Al-Bassam says the analogy can be used to understand the current predominant mindset in blockchain development.

When does it end?

“Imagine if you have to create a whole new layer-1 just to experiment with a new execution environment.” 

“It would be insane,” he says.

“That’s basically how we’ve been operating over the past 10 years.”

Blockchain innovation has been stuck in a “monolithic layer-1 loop,” Al-Bassam says. Every time incremental improvements are made to the execution environment, he says, “we launch a new layer-1.” 

Ethereum began the cycle of layer-1 innovation in 2015, followed by protocols like EOS and later, Cardano. In more recent cycles, Solana and Avalanche joined the fray, and “now we have Sui and Aptos,” he says.

“When does it end?” he asks. “It’s not sustainable.”

A rollup-centric roadmap

Al-Bassam is skeptical of the constant flow of new layer-1s that only provide incremental improvements and “just copy all the applications from the previous layer-1s.”

Ethereum development is focused on a “rollup-centric roadmap” in order to achieve scaling, Al-Bassam says. “It’s not sustainable to assume one synchronous blockchain will serve the entire web.”

“That’s ridiculous.”

It’s like assuming, he says, that “one server will serve the entire internet.”

Al-Bassam’s solution to the monolithic layer-1 loop is to create rollups that don’t require a layer-1 re-jig, instead building on top of networks.

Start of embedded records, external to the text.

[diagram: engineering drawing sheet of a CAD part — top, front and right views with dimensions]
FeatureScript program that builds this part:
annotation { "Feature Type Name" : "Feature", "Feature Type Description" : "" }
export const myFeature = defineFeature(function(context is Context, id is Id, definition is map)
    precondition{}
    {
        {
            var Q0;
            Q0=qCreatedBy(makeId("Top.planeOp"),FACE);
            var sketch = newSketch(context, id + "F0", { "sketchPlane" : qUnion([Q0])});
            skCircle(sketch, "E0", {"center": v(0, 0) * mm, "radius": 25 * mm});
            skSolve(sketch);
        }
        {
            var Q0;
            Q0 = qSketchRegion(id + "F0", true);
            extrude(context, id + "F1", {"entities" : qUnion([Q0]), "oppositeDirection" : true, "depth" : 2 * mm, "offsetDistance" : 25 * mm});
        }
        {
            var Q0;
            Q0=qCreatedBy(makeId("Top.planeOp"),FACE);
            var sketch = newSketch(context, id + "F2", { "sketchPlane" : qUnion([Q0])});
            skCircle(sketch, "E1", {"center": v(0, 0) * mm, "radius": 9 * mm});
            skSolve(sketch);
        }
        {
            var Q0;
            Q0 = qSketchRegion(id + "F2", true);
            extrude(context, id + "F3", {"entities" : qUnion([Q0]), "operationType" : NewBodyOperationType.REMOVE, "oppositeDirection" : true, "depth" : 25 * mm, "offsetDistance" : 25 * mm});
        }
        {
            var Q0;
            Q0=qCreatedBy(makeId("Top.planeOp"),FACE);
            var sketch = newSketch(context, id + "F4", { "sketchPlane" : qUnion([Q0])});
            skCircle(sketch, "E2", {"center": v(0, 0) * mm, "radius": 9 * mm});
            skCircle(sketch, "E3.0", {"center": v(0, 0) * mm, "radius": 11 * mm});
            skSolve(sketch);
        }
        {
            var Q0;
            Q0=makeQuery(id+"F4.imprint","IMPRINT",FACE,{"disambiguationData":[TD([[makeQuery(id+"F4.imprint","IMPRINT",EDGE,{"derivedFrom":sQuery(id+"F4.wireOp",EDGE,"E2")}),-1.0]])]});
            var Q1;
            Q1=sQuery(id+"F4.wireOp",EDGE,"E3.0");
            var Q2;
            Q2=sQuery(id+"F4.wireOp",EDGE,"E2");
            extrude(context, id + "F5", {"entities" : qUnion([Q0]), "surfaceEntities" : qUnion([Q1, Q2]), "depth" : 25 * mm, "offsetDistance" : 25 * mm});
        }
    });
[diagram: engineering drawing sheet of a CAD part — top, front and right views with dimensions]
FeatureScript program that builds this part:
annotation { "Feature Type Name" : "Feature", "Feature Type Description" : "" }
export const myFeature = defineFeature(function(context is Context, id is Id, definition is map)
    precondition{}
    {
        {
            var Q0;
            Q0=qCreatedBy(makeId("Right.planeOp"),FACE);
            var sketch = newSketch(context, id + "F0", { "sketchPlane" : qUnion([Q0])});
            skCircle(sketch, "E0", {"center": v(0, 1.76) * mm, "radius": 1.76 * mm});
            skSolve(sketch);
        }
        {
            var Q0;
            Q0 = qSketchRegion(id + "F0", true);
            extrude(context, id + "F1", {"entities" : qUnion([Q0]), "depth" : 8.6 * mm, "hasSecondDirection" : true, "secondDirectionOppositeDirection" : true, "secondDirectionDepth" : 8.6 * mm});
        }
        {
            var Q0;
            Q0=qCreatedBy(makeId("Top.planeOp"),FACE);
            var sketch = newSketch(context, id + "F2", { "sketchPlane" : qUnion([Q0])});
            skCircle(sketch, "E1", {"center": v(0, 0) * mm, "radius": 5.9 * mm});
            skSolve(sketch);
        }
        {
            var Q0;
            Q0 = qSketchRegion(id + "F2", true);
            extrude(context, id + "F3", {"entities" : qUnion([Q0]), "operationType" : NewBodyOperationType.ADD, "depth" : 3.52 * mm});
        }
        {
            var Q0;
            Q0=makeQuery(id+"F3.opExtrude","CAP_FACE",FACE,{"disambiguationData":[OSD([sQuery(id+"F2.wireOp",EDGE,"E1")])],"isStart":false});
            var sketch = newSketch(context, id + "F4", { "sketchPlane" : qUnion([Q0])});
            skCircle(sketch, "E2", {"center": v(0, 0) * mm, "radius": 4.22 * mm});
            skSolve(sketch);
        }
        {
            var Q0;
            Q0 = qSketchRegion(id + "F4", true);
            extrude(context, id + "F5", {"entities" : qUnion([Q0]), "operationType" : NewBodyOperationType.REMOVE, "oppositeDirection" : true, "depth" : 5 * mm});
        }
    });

Rollups can be developed and iterated without tedious rebuilds of base layers.

Preston Evans, chief scientist at Sovereign Labs, explains his perspective on the current phase of monolithic blockchain development. “Right now, you’re sharing this single ‘computer’ between the entire world.” 

“And so the only thing you can run on that computer is the very highest value thing that you can think of.”

“If there was only one mainframe in the world, we would probably use that mainframe to run Nasdaq or something,” he says. “We would use it for something incredibly high value.”

Nobody wants to live in a world where computers are only used for Nasdaq, Evans says. “So what we’re building out is the infrastructure where, suddenly, everybody can have a ‘computer’ at home.”

It’s too early to say what people will do with these new decentralized computers, Evans says. “People didn’t necessarily predict Friendster, MySpace and Facebook and then TikTok and Instagram.”

“Ten years from now, we’ll look back and we’ll think it’s kind of ridiculous that activity was so tied to prices. That’s just an artifact of the fact that everything on-chain is financial right now, because chains can’t support anything non-financial.”

“The reason we need to have chains is not just to scale finances,” he says. “It’s to enable interesting use cases that are just not possible with the limitations of blockchains today.”